Directions for this task: Set down all of the data exactly. Pictures stay out of the copy.

Data to process:
_ _ _ _ _
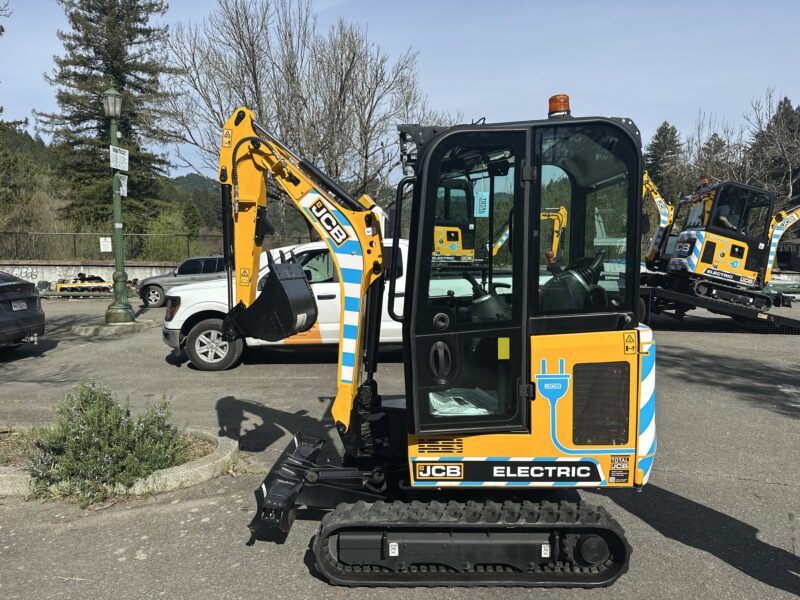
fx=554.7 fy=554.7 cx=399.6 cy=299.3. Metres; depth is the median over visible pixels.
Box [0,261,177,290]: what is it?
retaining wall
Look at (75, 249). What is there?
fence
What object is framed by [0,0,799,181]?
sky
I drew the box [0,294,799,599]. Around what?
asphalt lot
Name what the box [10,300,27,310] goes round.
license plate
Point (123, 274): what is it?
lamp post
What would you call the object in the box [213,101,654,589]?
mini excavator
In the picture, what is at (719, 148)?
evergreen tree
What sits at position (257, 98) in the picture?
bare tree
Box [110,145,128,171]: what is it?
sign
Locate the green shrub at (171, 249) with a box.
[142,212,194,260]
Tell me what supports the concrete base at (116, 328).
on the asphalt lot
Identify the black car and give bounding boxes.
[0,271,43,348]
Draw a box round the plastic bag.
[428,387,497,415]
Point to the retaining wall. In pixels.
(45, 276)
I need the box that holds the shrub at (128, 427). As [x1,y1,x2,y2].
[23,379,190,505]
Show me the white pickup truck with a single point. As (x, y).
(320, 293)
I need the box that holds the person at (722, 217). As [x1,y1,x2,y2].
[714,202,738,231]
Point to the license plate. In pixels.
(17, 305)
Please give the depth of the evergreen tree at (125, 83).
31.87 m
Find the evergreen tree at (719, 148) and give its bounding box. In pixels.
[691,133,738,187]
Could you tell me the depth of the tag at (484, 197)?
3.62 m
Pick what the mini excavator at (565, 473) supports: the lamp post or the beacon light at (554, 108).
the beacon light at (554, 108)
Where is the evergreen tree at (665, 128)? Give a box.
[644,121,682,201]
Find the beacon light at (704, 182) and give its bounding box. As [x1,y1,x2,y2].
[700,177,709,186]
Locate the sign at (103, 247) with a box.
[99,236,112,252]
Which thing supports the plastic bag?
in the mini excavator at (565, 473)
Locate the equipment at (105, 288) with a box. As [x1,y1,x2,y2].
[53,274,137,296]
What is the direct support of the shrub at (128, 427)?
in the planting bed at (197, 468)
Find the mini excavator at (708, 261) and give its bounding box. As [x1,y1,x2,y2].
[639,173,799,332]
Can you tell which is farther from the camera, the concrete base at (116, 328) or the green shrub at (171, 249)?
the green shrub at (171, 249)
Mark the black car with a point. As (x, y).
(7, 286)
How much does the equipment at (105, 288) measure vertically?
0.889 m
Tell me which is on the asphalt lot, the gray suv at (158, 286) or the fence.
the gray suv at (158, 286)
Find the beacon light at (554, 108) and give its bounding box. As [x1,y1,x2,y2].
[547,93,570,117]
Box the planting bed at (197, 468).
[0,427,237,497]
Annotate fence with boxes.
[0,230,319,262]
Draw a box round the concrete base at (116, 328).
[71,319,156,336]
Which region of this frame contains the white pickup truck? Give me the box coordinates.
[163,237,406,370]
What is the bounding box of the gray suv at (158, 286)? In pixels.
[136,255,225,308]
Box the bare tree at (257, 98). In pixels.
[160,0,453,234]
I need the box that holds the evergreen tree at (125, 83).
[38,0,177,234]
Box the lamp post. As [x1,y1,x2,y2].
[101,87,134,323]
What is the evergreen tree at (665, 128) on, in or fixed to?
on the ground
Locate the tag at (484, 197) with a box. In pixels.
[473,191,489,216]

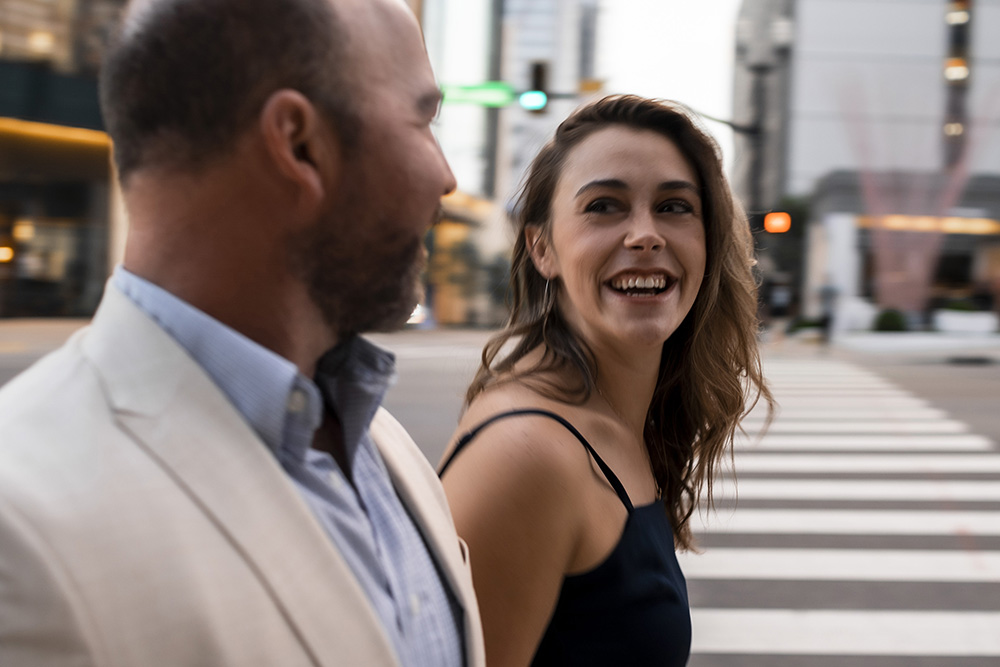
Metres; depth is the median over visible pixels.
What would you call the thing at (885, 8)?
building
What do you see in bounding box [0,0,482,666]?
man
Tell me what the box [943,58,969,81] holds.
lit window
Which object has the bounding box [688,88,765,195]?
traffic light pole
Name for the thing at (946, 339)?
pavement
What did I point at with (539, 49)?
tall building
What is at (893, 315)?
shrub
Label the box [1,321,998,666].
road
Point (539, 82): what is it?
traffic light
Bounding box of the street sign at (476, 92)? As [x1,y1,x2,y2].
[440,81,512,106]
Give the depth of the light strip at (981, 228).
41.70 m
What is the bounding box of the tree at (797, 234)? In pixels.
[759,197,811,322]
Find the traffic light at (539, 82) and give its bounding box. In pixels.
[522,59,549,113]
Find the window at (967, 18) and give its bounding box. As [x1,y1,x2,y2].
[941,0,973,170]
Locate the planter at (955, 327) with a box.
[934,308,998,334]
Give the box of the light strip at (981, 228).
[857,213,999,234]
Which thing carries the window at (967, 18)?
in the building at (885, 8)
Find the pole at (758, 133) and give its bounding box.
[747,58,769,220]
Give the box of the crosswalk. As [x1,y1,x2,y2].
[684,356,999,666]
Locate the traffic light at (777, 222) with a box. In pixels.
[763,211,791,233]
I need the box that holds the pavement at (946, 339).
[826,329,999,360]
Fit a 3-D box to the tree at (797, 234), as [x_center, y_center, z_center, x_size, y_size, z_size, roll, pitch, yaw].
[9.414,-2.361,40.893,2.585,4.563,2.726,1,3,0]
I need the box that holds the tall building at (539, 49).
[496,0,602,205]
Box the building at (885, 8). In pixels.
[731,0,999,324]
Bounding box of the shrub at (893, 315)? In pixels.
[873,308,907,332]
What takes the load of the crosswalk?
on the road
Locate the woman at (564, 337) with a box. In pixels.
_ _ _ _ _
Answer for this exercise:
fx=554.7 fy=554.7 cx=399.6 cy=299.3. Metres; depth is the median over visible pixels.
Box [0,261,177,290]: what is it?
retaining wall
Look at (75, 249). What is there?
fence
What object is framed by [0,0,799,181]?
sky
I drew the box [0,294,799,599]. Around what?
asphalt lot
Name what the box [10,300,27,310] goes round.
license plate
Point (123, 274): what is it?
lamp post
What would you call the object in the box [213,101,654,589]?
mini excavator
In the picture, what is at (719, 148)?
evergreen tree
What sits at position (257, 98) in the picture?
bare tree
Box [110,145,128,171]: what is it?
sign
Locate the green shrub at (171, 249) with a box.
[142,212,194,260]
Tell me what supports the concrete base at (116, 328).
on the asphalt lot
Identify the black car and give bounding boxes.
[0,271,43,348]
Draw a box round the plastic bag.
[428,387,497,415]
Point to the retaining wall. In pixels.
(45, 276)
I need the box that holds the shrub at (128, 427). As [x1,y1,x2,y2].
[23,379,190,505]
Show me the white pickup truck with a single point. As (x, y).
(320, 293)
I need the box that holds the person at (722, 217). As [x1,y1,x2,y2].
[714,202,738,231]
Point to the license plate. In pixels.
(17, 305)
Please give the depth of the evergreen tree at (125, 83).
31.87 m
Find the evergreen tree at (719, 148) and give its bounding box. In pixels.
[691,133,738,187]
Could you tell me the depth of the tag at (484, 197)?
3.62 m
Pick what the mini excavator at (565, 473) supports: the lamp post or the beacon light at (554, 108).
the beacon light at (554, 108)
Where is the evergreen tree at (665, 128)? Give a box.
[644,121,682,201]
Find the beacon light at (704, 182) and give its bounding box. As [x1,y1,x2,y2].
[700,177,709,186]
Locate the sign at (103, 247) with a box.
[99,236,112,252]
Which thing supports the plastic bag?
in the mini excavator at (565, 473)
Locate the equipment at (105, 288) with a box. As [x1,y1,x2,y2].
[53,274,137,296]
What is the direct support of the shrub at (128, 427)?
in the planting bed at (197, 468)
Find the mini excavator at (708, 261) and give its bounding box. As [x1,y1,x2,y2].
[639,173,799,332]
Can you tell which is farther from the camera, the concrete base at (116, 328) or the green shrub at (171, 249)?
the green shrub at (171, 249)
Mark the black car with a point. As (x, y).
(7, 286)
How much does the equipment at (105, 288) measure vertically?
0.889 m
Tell me which is on the asphalt lot, the gray suv at (158, 286) or the fence.
the gray suv at (158, 286)
Find the beacon light at (554, 108) and give its bounding box. As [x1,y1,x2,y2].
[547,93,570,117]
Box the planting bed at (197, 468).
[0,427,237,497]
Annotate fence with boxes.
[0,230,319,262]
Draw a box round the concrete base at (116, 328).
[71,319,156,336]
Which region of this frame contains the white pickup truck? Give me the box coordinates.
[163,237,406,370]
What is the bounding box of the gray suv at (158, 286)? In pixels.
[136,255,225,308]
Box the bare tree at (257, 98). In pixels.
[160,0,453,234]
I need the box that holds the evergreen tree at (125, 83).
[38,0,177,234]
Box the lamp post. As [x1,y1,x2,y2].
[101,87,134,323]
What is the evergreen tree at (665, 128) on, in or fixed to?
on the ground
Locate the tag at (484, 197) with a box. In pixels.
[473,191,489,216]

Metres; depth is the median over visible pixels.
What would you call the thing at (885, 8)?
building
What do you see in bounding box [0,0,482,666]?
man
Tell me what the box [943,58,969,81] holds.
lit window
Which object has the bounding box [688,88,765,195]?
traffic light pole
Name for the thing at (946, 339)?
pavement
What did I point at with (539, 49)?
tall building
What is at (893, 315)?
shrub
Label the box [1,321,998,666].
road
Point (539, 82): what is it?
traffic light
Bounding box of the street sign at (476, 92)? As [x1,y1,x2,y2].
[440,81,512,106]
Give the depth of the light strip at (981, 228).
41.70 m
What is the bounding box of the tree at (797, 234)? In pixels.
[759,197,811,322]
Find the traffic light at (539, 82) and give its bounding box. In pixels.
[522,59,549,113]
Find the window at (967, 18) and give its bounding box. As [x1,y1,x2,y2].
[941,0,973,170]
Locate the planter at (955, 327) with a box.
[934,308,998,334]
Give the box of the light strip at (981, 228).
[857,213,999,234]
Which thing carries the window at (967, 18)?
in the building at (885, 8)
Find the pole at (758, 133) and give its bounding box.
[747,58,769,220]
Give the box of the crosswalk. As [x1,y1,x2,y2].
[684,356,999,666]
Locate the traffic light at (777, 222) with a box. In pixels.
[763,211,791,233]
I need the box that holds the pavement at (946, 339).
[826,329,999,360]
Fit a 3-D box to the tree at (797, 234), as [x_center, y_center, z_center, x_size, y_size, z_size, roll, pitch, yaw].
[9.414,-2.361,40.893,2.585,4.563,2.726,1,3,0]
I need the box that holds the tall building at (539, 49).
[496,0,602,205]
Box the building at (885, 8). In pixels.
[731,0,999,324]
Bounding box of the shrub at (893, 315)? In pixels.
[873,308,907,332]
What takes the load of the crosswalk?
on the road
Locate the woman at (564, 337) with a box. In pixels.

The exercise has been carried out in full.